Comment présenter ce qui va se passer ? Comment trouver les mots pour donner envie aux personnes âgées de laisser entrer chez elle une inconnue (Isabelle Loubère ou Lydie Palaric) au motif que c’est pour leur bien ? Le dire. Parler de bien-être est une option, comme dire d’un médicament ou d’un aliment qu’il est bon pour la santé. Le dire est le début du soin. On soigne avec les mots. Les aides-soignantes le savent bien qui cherchent les mots pour le dire.

« Il ne faut pas perdre de vue que nous sommes déjà 10 aides-soignantes à nous relayer chez eux ! » rappelle l’une d’entre elles. Et qu’elles sont connues pour travailler comme une seule personne, ce dont les bénéficiaires leur sont reconnaissants. Il va falloir faire entrer de la singularité dans ce système bien huilé. C’est un risque pour tout le monde. On n’entre pas n’importe comment chez les gens.

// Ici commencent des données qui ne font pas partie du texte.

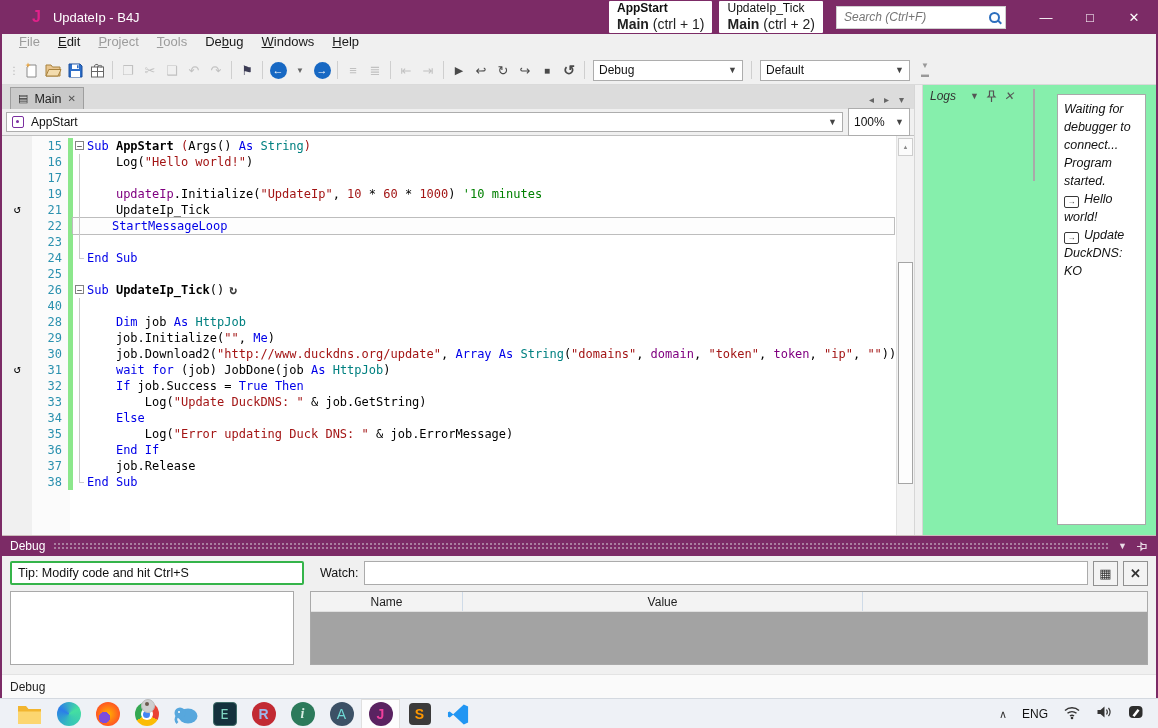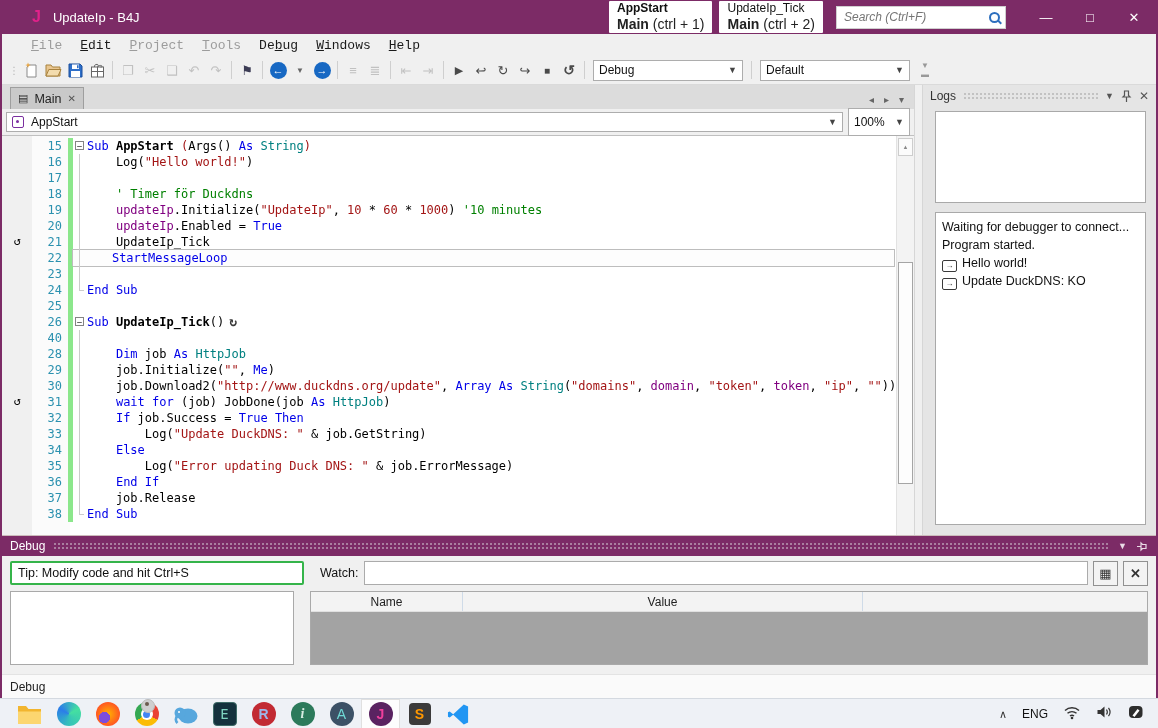--- a/index.html
+++ b/index.html
@@ -18,21 +18,21 @@
   .qtab .t2 b{font-weight:bold;}
   .searchbox{width:158px;height:21px;background:#fff;border:1px solid #cfcfcf;display:flex;align-items:center;
     padding:0 5px;margin-left:6px;}
   .searchbox input{border:none;outline:none;flex:1;font-size:12px;font-style:italic;color:#666;
     font-family:"Liberation Sans",sans-serif;background:transparent;min-width:0;}
   .lens{width:7px;height:7px;border:2px solid #2d6fbe;border-radius:50%;position:relative;flex:none;}
   .lens::after{content:'';position:absolute;width:5px;height:2px;background:#2d6fbe;transform:rotate(45deg);right:-4px;bottom:-2px;}
   .winctl{display:flex;margin-left:18px;}
   .winctl span{width:44px;height:34px;display:flex;align-items:center;justify-content:center;color:#fff;font-size:13px;cursor:default;}
   
-  .menubar{height:22px;background:#f0f0f0;display:flex;align-items:center;padding-left:20px;font-size:13px;flex:none;font-family:Liberation Mono, monospace;}
+  .menubar{height:22px;background:#f0f0f0;display:flex;padding-left:8px;font-size:13px;flex:none;}
   .menu-item{padding:0 9px;color:#1a1a1a;cursor:default;}
   .menu-item.disabled{color:#9c9c9c;}
   
   .toolbar{height:28px;background:#f0f0f0;border-bottom:1px solid #dadada;display:flex;align-items:center;
     padding-left:4px;flex:none;}
   .grip{color:#b5b5b5;font-size:10px;letter-spacing:-2px;margin:0 3px;}
   .tbtn{min-width:22px;height:22px;display:inline-flex;align-items:center;justify-content:center;
     color:#4a4a4a;font-size:13px;cursor:default;}
   .tbtn.dis{color:#bdbdbd;opacity:.9;filter:grayscale(1);}
   .tsep{width:1px;height:18px;background:#cfcfcf;margin:0 4px;}
@@ -74,21 +74,21 @@
   .ctext.selbox{outline:1px solid #bdbdbd;background:#fdfdfd;margin-left:-14px;padding-left:10px;margin-right:20px;}
   .sk{color:#0000e8;} .st{color:#008080;} .ss{color:#a31515;} .sn{color:#a31515;}
   .sc{color:#008000;} .sv{color:#800080;} .sb{color:#000;font-weight:bold;} .sp{color:#000;} .sr{color:#a31515;}
   .inline-ic{color:#3a3a3a;font-weight:bold;font-size:13px;margin-left:5px;}
   .vsb{position:absolute;top:0;right:0;bottom:0;width:17px;background:#f3f3f3;border-left:1px solid #e2e2e2;}
   .vsb .up{height:16px;margin:2px 1px 0 1px;background:#fbfbfb;border:1px solid #cdcdcd;display:flex;
     align-items:center;justify-content:center;font-size:6px;color:#888;}
   .vsb .thumb{position:absolute;left:1px;right:1px;top:126px;height:220px;background:#fdfdfd;border:1px solid #a5a5a5;}
   
   .splitter{width:7px;background:#f0f0f0;border-left:1px solid #d6d6d6;border-right:1px solid #d6d6d6;flex:none;}
-  .logs-panel{width:233px;flex:none;background:#e5e5e5;display:flex;flex-direction:column;}
+  .logs-panel{width:233px;flex:none;background:#86efac;display:flex;flex-direction:row;font-style:italic;}
   .panel-head{height:22px;display:flex;align-items:center;gap:7px;padding:0 7px;flex:none;}
   .panel-head .ph-title{font-size:12px;color:#333;}
   .dots{flex:1;height:8px;background-image:radial-gradient(#c2c2c2 1px,transparent 1px);background-size:4px 4px;}
   .ph-btn{color:#555;font-size:9px;cursor:default;display:inline-flex;align-items:center;}
   .logs-box1{height:90px;margin:4px 10px 0 12px;background:#fff;border:1px solid #a9a9a9;flex:none;}
   .logs-box2{flex:1;margin:9px 10px 10px 12px;background:#fff;border:1px solid #a9a9a9;
     padding:5px 6px;font-size:12.5px;line-height:18px;color:#111;overflow:hidden;}
   .log-ic{display:inline-flex;width:13px;height:10px;border:1.5px solid #3a3a3a;border-radius:2px;
     align-items:center;justify-content:center;font-size:8px;font-weight:bold;color:#3a3a3a;margin-right:5px;
     position:relative;top:1px;}
@@ -329,38 +329,24 @@
             </div>
             <div class="code-row">
               <span class="g-icon"></span>
               <span class="lnum">17</span>
               <span class="gbar"></span>
               <span class="fold in"></span>
               <span class="ctext"></span>
             </div>
             <div class="code-row">
               <span class="g-icon"></span>
-              <span class="lnum">18</span>
-              <span class="gbar"></span>
-              <span class="fold in"></span>
-              <span class="ctext"><span class="sc">    ' Timer för Duckdns</span></span>
-            </div>
-            <div class="code-row">
-              <span class="g-icon"></span>
               <span class="lnum">19</span>
               <span class="gbar"></span>
               <span class="fold in"></span>
               <span class="ctext"><span class="sp">    </span><span class="sv">updateIp</span><span class="sp">.Initialize(</span><span class="ss">"UpdateIp"</span><span class="sp">, </span><span class="sn">10</span><span class="sp"> * </span><span class="sn">60</span><span class="sp"> * </span><span class="sn">1000</span><span class="sp">) </span><span class="sc">'10 minutes</span></span>
-            </div>
-            <div class="code-row">
-              <span class="g-icon"></span>
-              <span class="lnum">20</span>
-              <span class="gbar"></span>
-              <span class="fold in"></span>
-              <span class="ctext"><span class="sp">    </span><span class="sv">updateIp</span><span class="sp">.Enabled = </span><span class="sk">True</span></span>
             </div>
             <div class="code-row">
               <span class="g-icon">↺</span>
               <span class="lnum">21</span>
               <span class="gbar"></span>
               <span class="fold in"></span>
               <span class="ctext"><span class="sp">    UpdateIp_Tick</span></span>
             </div>
             <div class="code-row">
               <span class="g-icon"></span>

Peu avant que la réunion ne se termine, Graziella aimerait « que le bien-être soit autant pour les bénéficiaires que pour les aides-soignantes ».

One comment

  • Ne peut être parler que de rencontres et d’échanges. Le bien être est la conséquence d’un tout.
    Si les aides soignantes sont notre point d’accroche, nous ne pouvons pas faire sans elles, et sans le lien de confiance qu’elles construisent au jour le jour, porte d’entrée pour toutes autres nouvelles personnes.
    Lien invisible de la confiance …. le prendre soin par les actes de soins, les mots, les petites marques d’attentions ou d’inquiétude pour l’autre.